▶ **Assigned task**
Lay out the material below as a Markdown table with two columns: Row for a running line number and Entry for the text of each line, skipping blank lines. Leave the pictures out of the table.

▶ **Recorded data**
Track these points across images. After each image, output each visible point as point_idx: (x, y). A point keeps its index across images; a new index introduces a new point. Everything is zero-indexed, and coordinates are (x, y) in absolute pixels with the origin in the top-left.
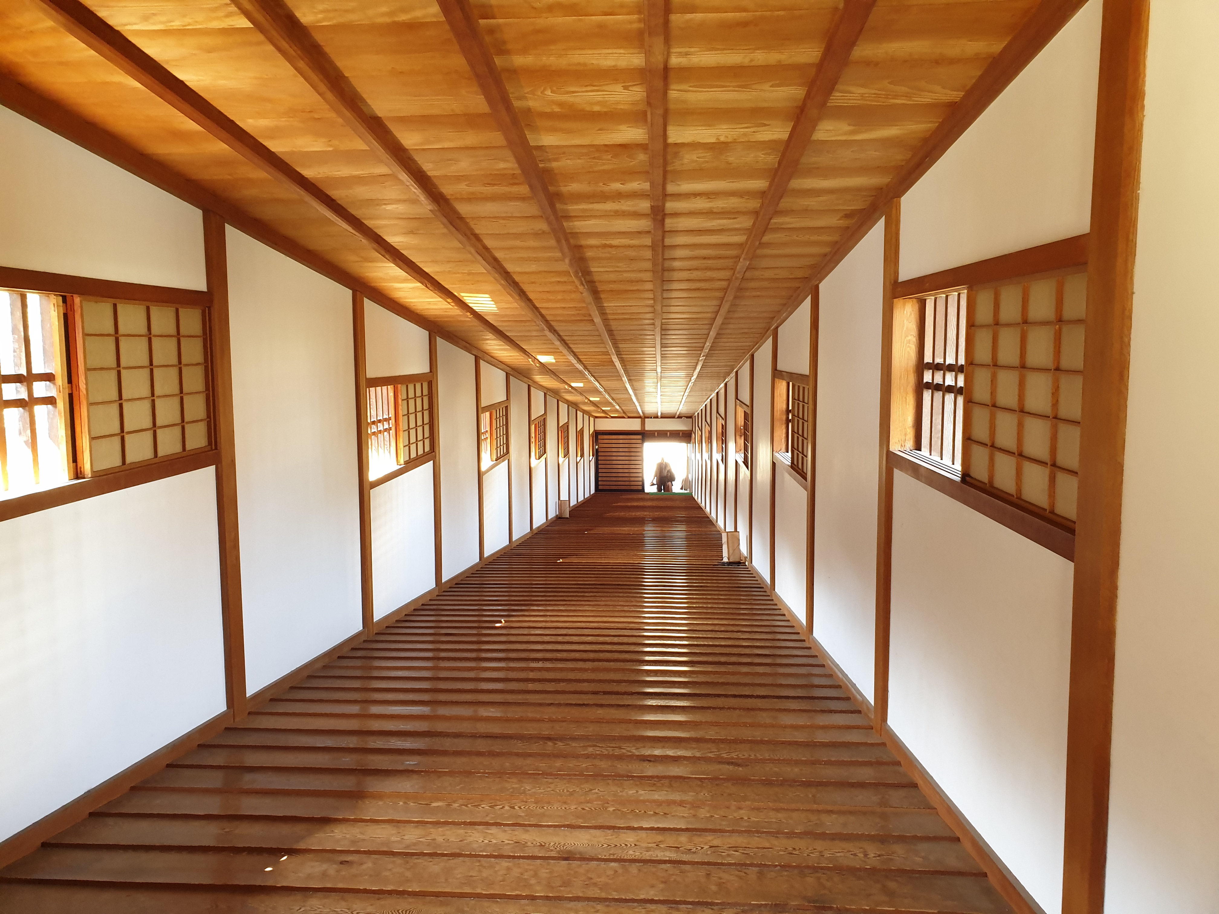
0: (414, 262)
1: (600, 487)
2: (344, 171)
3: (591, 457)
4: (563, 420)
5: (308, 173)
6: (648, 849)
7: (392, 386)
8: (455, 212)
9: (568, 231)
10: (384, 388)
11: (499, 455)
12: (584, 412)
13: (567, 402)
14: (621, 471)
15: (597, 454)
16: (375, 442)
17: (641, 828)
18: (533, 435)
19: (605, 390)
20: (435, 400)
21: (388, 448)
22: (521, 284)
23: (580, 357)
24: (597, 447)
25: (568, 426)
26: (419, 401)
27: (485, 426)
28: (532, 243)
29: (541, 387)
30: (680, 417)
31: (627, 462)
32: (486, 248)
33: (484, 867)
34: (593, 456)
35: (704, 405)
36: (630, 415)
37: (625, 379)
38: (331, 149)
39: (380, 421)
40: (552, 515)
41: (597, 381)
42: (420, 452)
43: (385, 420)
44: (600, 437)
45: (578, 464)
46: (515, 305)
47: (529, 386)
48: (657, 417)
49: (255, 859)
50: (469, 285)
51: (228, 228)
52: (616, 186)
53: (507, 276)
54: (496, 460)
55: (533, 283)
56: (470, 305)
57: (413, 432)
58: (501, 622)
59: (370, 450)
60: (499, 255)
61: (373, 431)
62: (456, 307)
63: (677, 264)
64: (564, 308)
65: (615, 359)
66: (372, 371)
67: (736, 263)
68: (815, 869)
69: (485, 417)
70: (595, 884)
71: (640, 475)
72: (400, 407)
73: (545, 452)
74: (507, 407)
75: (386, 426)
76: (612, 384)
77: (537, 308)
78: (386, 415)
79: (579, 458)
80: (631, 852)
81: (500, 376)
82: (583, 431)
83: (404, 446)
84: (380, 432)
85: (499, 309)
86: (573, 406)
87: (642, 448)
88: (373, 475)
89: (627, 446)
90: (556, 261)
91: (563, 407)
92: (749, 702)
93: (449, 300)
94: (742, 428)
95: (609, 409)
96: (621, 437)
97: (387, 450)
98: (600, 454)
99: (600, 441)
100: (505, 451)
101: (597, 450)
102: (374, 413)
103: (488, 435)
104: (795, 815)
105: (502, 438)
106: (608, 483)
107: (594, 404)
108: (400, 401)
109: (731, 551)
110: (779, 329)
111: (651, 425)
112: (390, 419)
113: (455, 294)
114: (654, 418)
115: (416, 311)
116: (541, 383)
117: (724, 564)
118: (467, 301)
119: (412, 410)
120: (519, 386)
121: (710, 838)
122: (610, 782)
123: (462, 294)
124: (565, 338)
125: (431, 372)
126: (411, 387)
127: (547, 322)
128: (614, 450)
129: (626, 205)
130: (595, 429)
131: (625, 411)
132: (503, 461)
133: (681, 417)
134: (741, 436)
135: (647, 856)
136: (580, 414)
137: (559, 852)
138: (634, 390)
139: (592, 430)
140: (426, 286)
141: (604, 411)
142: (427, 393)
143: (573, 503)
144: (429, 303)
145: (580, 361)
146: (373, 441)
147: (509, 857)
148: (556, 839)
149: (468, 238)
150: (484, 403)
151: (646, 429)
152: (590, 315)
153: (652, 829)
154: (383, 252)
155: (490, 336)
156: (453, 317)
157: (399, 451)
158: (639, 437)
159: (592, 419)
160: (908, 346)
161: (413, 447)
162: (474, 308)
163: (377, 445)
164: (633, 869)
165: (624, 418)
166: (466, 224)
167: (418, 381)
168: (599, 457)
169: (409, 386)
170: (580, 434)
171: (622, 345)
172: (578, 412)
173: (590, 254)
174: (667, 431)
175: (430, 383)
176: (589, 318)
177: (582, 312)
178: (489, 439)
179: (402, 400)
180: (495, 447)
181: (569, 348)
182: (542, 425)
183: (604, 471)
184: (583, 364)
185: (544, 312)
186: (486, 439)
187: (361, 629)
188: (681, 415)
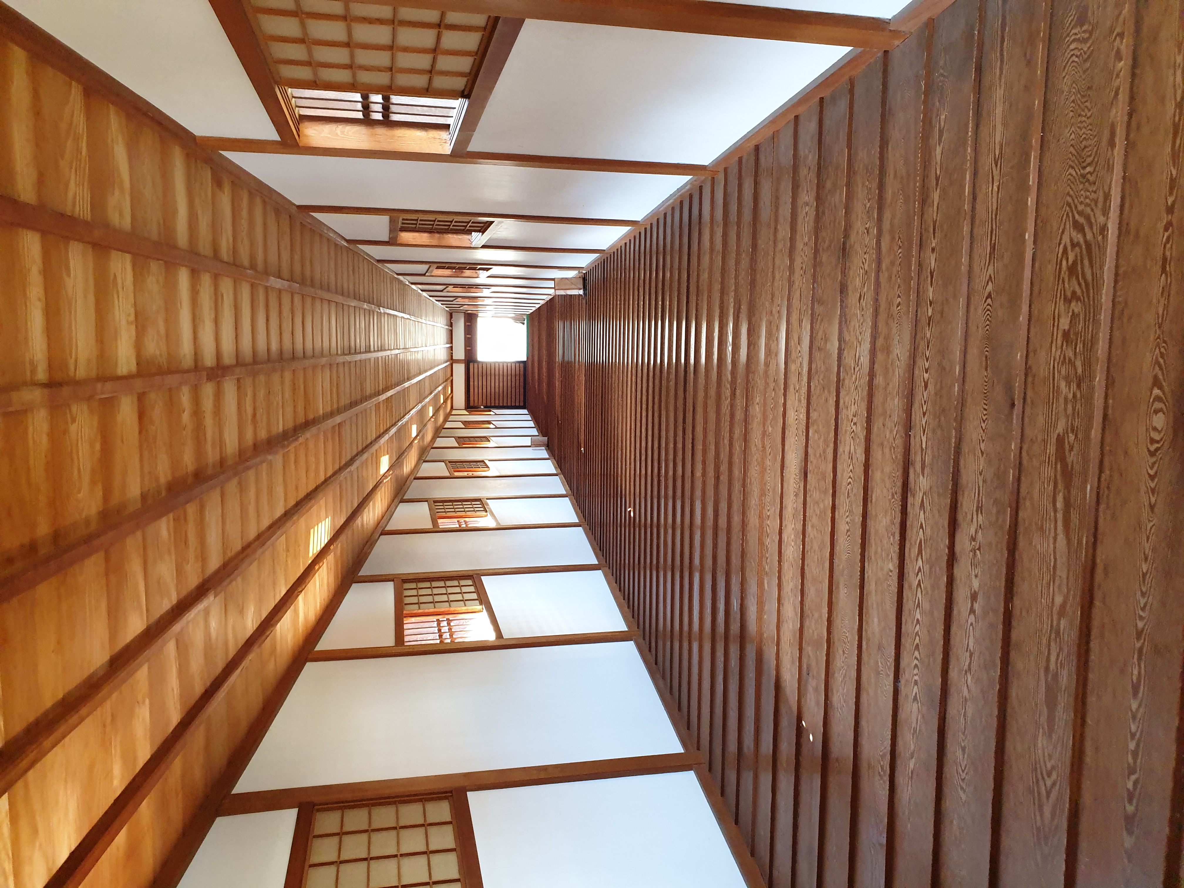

▶ **Task result**
| Row | Entry |
|---|---|
| 1 | Track these points across images. After each image, output each visible point as point_idx: (x, y). A point keeps its index across images; a new index introduces a new point. Everything is zero-indexed, and coordinates are (x, y) in absolute pixels with the origin in the top-left. |
| 2 | 0: (414, 262) |
| 3 | 1: (600, 487) |
| 4 | 2: (344, 171) |
| 5 | 3: (591, 457) |
| 6 | 4: (563, 420) |
| 7 | 5: (308, 173) |
| 8 | 6: (648, 849) |
| 9 | 7: (392, 386) |
| 10 | 8: (455, 212) |
| 11 | 9: (568, 231) |
| 12 | 10: (384, 388) |
| 13 | 11: (499, 455) |
| 14 | 12: (584, 412) |
| 15 | 13: (567, 402) |
| 16 | 14: (621, 471) |
| 17 | 15: (597, 454) |
| 18 | 16: (375, 442) |
| 19 | 17: (641, 828) |
| 20 | 18: (533, 435) |
| 21 | 19: (605, 390) |
| 22 | 20: (435, 400) |
| 23 | 21: (388, 448) |
| 24 | 22: (521, 284) |
| 25 | 23: (580, 357) |
| 26 | 24: (597, 447) |
| 27 | 25: (568, 426) |
| 28 | 26: (419, 401) |
| 29 | 27: (485, 426) |
| 30 | 28: (532, 243) |
| 31 | 29: (541, 387) |
| 32 | 30: (680, 417) |
| 33 | 31: (627, 462) |
| 34 | 32: (486, 248) |
| 35 | 33: (484, 867) |
| 36 | 34: (593, 456) |
| 37 | 35: (704, 405) |
| 38 | 36: (630, 415) |
| 39 | 37: (625, 379) |
| 40 | 38: (331, 149) |
| 41 | 39: (380, 421) |
| 42 | 40: (552, 515) |
| 43 | 41: (597, 381) |
| 44 | 42: (420, 452) |
| 45 | 43: (385, 420) |
| 46 | 44: (600, 437) |
| 47 | 45: (578, 464) |
| 48 | 46: (515, 305) |
| 49 | 47: (529, 386) |
| 50 | 48: (657, 417) |
| 51 | 49: (255, 859) |
| 52 | 50: (469, 285) |
| 53 | 51: (228, 228) |
| 54 | 52: (616, 186) |
| 55 | 53: (507, 276) |
| 56 | 54: (496, 460) |
| 57 | 55: (533, 283) |
| 58 | 56: (470, 305) |
| 59 | 57: (413, 432) |
| 60 | 58: (501, 622) |
| 61 | 59: (370, 450) |
| 62 | 60: (499, 255) |
| 63 | 61: (373, 431) |
| 64 | 62: (456, 307) |
| 65 | 63: (677, 264) |
| 66 | 64: (564, 308) |
| 67 | 65: (615, 359) |
| 68 | 66: (372, 371) |
| 69 | 67: (736, 263) |
| 70 | 68: (815, 869) |
| 71 | 69: (485, 417) |
| 72 | 70: (595, 884) |
| 73 | 71: (640, 475) |
| 74 | 72: (400, 407) |
| 75 | 73: (545, 452) |
| 76 | 74: (507, 407) |
| 77 | 75: (386, 426) |
| 78 | 76: (612, 384) |
| 79 | 77: (537, 308) |
| 80 | 78: (386, 415) |
| 81 | 79: (579, 458) |
| 82 | 80: (631, 852) |
| 83 | 81: (500, 376) |
| 84 | 82: (583, 431) |
| 85 | 83: (404, 446) |
| 86 | 84: (380, 432) |
| 87 | 85: (499, 309) |
| 88 | 86: (573, 406) |
| 89 | 87: (642, 448) |
| 90 | 88: (373, 475) |
| 91 | 89: (627, 446) |
| 92 | 90: (556, 261) |
| 93 | 91: (563, 407) |
| 94 | 92: (749, 702) |
| 95 | 93: (449, 300) |
| 96 | 94: (742, 428) |
| 97 | 95: (609, 409) |
| 98 | 96: (621, 437) |
| 99 | 97: (387, 450) |
| 100 | 98: (600, 454) |
| 101 | 99: (600, 441) |
| 102 | 100: (505, 451) |
| 103 | 101: (597, 450) |
| 104 | 102: (374, 413) |
| 105 | 103: (488, 435) |
| 106 | 104: (795, 815) |
| 107 | 105: (502, 438) |
| 108 | 106: (608, 483) |
| 109 | 107: (594, 404) |
| 110 | 108: (400, 401) |
| 111 | 109: (731, 551) |
| 112 | 110: (779, 329) |
| 113 | 111: (651, 425) |
| 114 | 112: (390, 419) |
| 115 | 113: (455, 294) |
| 116 | 114: (654, 418) |
| 117 | 115: (416, 311) |
| 118 | 116: (541, 383) |
| 119 | 117: (724, 564) |
| 120 | 118: (467, 301) |
| 121 | 119: (412, 410) |
| 122 | 120: (519, 386) |
| 123 | 121: (710, 838) |
| 124 | 122: (610, 782) |
| 125 | 123: (462, 294) |
| 126 | 124: (565, 338) |
| 127 | 125: (431, 372) |
| 128 | 126: (411, 387) |
| 129 | 127: (547, 322) |
| 130 | 128: (614, 450) |
| 131 | 129: (626, 205) |
| 132 | 130: (595, 429) |
| 133 | 131: (625, 411) |
| 134 | 132: (503, 461) |
| 135 | 133: (681, 417) |
| 136 | 134: (741, 436) |
| 137 | 135: (647, 856) |
| 138 | 136: (580, 414) |
| 139 | 137: (559, 852) |
| 140 | 138: (634, 390) |
| 141 | 139: (592, 430) |
| 142 | 140: (426, 286) |
| 143 | 141: (604, 411) |
| 144 | 142: (427, 393) |
| 145 | 143: (573, 503) |
| 146 | 144: (429, 303) |
| 147 | 145: (580, 361) |
| 148 | 146: (373, 441) |
| 149 | 147: (509, 857) |
| 150 | 148: (556, 839) |
| 151 | 149: (468, 238) |
| 152 | 150: (484, 403) |
| 153 | 151: (646, 429) |
| 154 | 152: (590, 315) |
| 155 | 153: (652, 829) |
| 156 | 154: (383, 252) |
| 157 | 155: (490, 336) |
| 158 | 156: (453, 317) |
| 159 | 157: (399, 451) |
| 160 | 158: (639, 437) |
| 161 | 159: (592, 419) |
| 162 | 160: (908, 346) |
| 163 | 161: (413, 447) |
| 164 | 162: (474, 308) |
| 165 | 163: (377, 445) |
| 166 | 164: (633, 869) |
| 167 | 165: (624, 418) |
| 168 | 166: (466, 224) |
| 169 | 167: (418, 381) |
| 170 | 168: (599, 457) |
| 171 | 169: (409, 386) |
| 172 | 170: (580, 434) |
| 173 | 171: (622, 345) |
| 174 | 172: (578, 412) |
| 175 | 173: (590, 254) |
| 176 | 174: (667, 431) |
| 177 | 175: (430, 383) |
| 178 | 176: (589, 318) |
| 179 | 177: (582, 312) |
| 180 | 178: (489, 439) |
| 181 | 179: (402, 400) |
| 182 | 180: (495, 447) |
| 183 | 181: (569, 348) |
| 184 | 182: (542, 425) |
| 185 | 183: (604, 471) |
| 186 | 184: (583, 364) |
| 187 | 185: (544, 312) |
| 188 | 186: (486, 439) |
| 189 | 187: (361, 629) |
| 190 | 188: (681, 415) |